You also assume: random mating, finite population size, it models haploid populations and it assumes no mutations/recombination.
Discuss similarities and differences between the Hardy-Weinberg model and the Wright-Fisher model!
Hardy Weinberg assumes infinite population size and it does not allow for drift. HW assumes diploid population.
What is the role of population size in the evolution of neutral mutations?
How do we calculate how many neutral mutations per generation we will accumulate between two sequences and the probability of fixation?
Population size does not matter for neutral mutations.
2N*mu = How many neutral mutations per generation we will accumulate between two sequences. Number of neutral mutations are equal to mutation rate because population size does not matter here.
The probability of fixation is 1 / 2N.
Discuss the difference between a mutation and a substitution!
A mutation is a new allele, (gene)substitution happens when a mutation gets fixed.
What is the prediction of the molecular clock hypothesis? List and explain some factors that may cause deviation from the molecular clock.
The hypothesis is that the substitution rate is constant within species. So if we know the divergence rate and have the number of differences we can date when the divergence happens.
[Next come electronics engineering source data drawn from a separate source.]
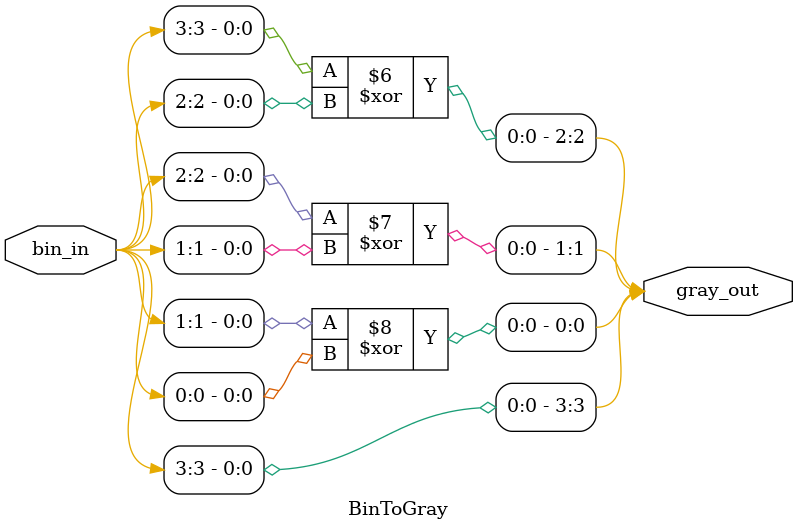
<source format=sv>
/******************************************************************************
***                                                                         ***
*** Ece 527L Experiment #4                      German Zepeda, Spring 2019  ***
*** Experiment #4, FIFO							    ***
*******************************************************************************
*** Filename: BinToGray.sv	                                            ***
***                                                                         ***
*** This file describes a binary to gray converter                          ***
*******************************************************************************
*/
`timescale 1ns/10ps
module BinToGray
#(
SIZE=4
)
(
input	[SIZE-1:0]		   bin_in,
output logic	[SIZE-1:0] gray_out
);

// combinationaly converts binary to gray code
always_comb begin : proc_convert
	gray_out =0;
	for (int i = SIZE; i > 0; i--) 
	begin
		gray_out[i-1]    = bin_in[i]^bin_in[i-1];
		gray_out[SIZE-1] = bin_in[SIZE-1];
	end
end
endmodule

</source>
The substitution rate can be different because of different mutation rates which can be caused by selection pressure (mating), different repair mechanisms for mutations, different generation times, differences in metabolic rate (usually linked to generation time).
What are models of sequence evolution? Why are they needed?
They are models that allow us to reconstruct the evolution of sequences. We tend to underestimate the real evolution because some changes are hidden. Models like jc69 ect. Help model for what we cannot see just by looking at the two sequences.
What is functional constraint?
Regions of importance will have functional constraints against evolutionary change. They can have a function they need to preserve and selection will be very high to purge all changes in that region.